O estudo, inédito no Brasil, foi encomendado pelo ministério à Universidade Federal do Rio de Janeiro (UFRJ) e à Universidade de Brasília (UnB) e realizado entre março de 2008 e julho de 2009. O levantamento permite o mapeamento das condenações judiciais por tráfico de drogas e dos efeitos da Lei 11343/06 que trata do tráfico e porte de entorpecentes.
“O Brasil está em um processo de amadurecimento da legislação sobre drogas. A lei de 2006 representou um avanço, mas temos que continuar debatendo e ver todas as falhas. O resultado da pesquisa mostra que há questões a serem aperfeiçoadas. Novos caminhos surgirão com muito debate”, destaca Pedro Abramovay.

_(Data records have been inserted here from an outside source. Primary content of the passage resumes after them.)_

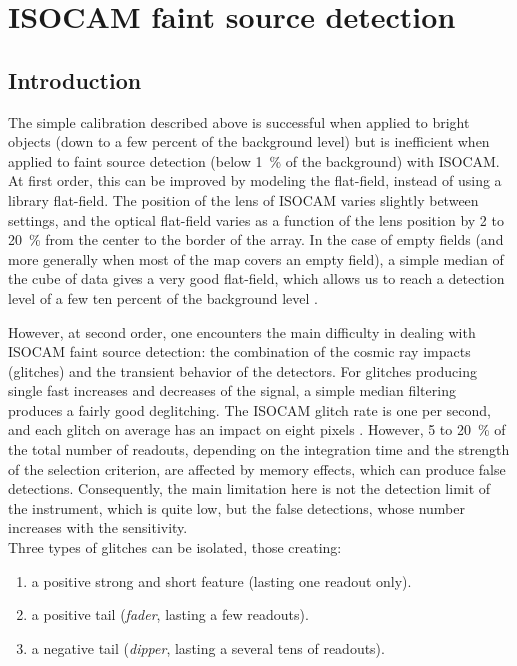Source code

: \chapter{ISOCAM faint source detection}
\section{Introduction}

The simple calibration described above is successful when applied 
to bright objects (down to a 
few percent of the background level) but is inefficient when applied 
to faint source detection (below 1~\% of the background) with ISOCAM. 
At first order, this can be improved by modeling the flat-field, 
instead of using a library flat-field. The position of the 
lens of ISOCAM varies slightly between settings, 
and the optical flat-field 
varies as a function of the lens position by 2 to 20~\% from the 
center to the border of the array.  In the case of empty fields (and 
more generally when most of the map covers an empty field), a simple 
median of the cube of data gives a very good flat-field, which allows 
us to reach a detection level of a few ten percent of the background 
level \cite{starck:sta99_1}. 

However, at second order, one encounters the main difficulty in
dealing with ISOCAM faint source detection: the combination of the
cosmic ray impacts (glitches) and the transient behavior of the
detectors. For glitches producing single fast increases and
decreases of the signal,  a simple median filtering produces a fairly 
good deglitching. The ISOCAM glitch rate is one per second, 
and each glitch on average  has an impact on   
eight pixels \cite{starck:claret99}. However, 5 to 20~\% of the
total number of readouts, depending on the integration time and
the strength of the selection criterion, are affected by memory effects,
which can produce false detections. Consequently, the main limitation
here is not the detection limit of the instrument, which is quite low, 
but the false detections, whose number increases with the sensitivity. \\
Three types of glitches can be isolated, those creating:
\begin{enumerate}
\item a positive strong and short feature (lasting one readout only).  
\item a positive tail ({\em fader}, lasting a few readouts).
\item a negative tail ({\em dipper}, lasting a several tens of readouts).  
\end{enumerate}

Conforme levantamento do Departamento Penitenciário Nacional (Depen), do Ministério da Justiça, os condenados por tráfico de drogas representam o segundo contingente do sistema carcerário brasileiro (são quase 70 mil pessoas), atrás apenas do crime de roubo qualificado com 79 mil presos.
O Ministério da Justiça quer promover o debate com o resultado da pesquisa e levá-lo ao Congresso Nacional. Dentre os questionamentos, o ministério quer levantar perguntas como, por exemplo, se é conveniente que este perfil de condenado receba a pena de prisão ou se não seria mais interessante a possibilidade de se aplicar penas alternativas, hoje vedada por lei.
Nos processos analisados no Superior Tribunal de Justiça, 67% dos réus estavam nas seguintes condições: a maioria é réu primário, com bons antecedentes, estava desarmada na ocasião da prisão em flagrante e não integrava organizações criminosas.
Segundo o levantamento, a nova legislação (Lei 11343/06) beneficia o usuário, mas propicia interpretações subjetivas da sua aplicação. A lei não define claramente as características que podem diferenciar o grande traficante de drogas do pequeno.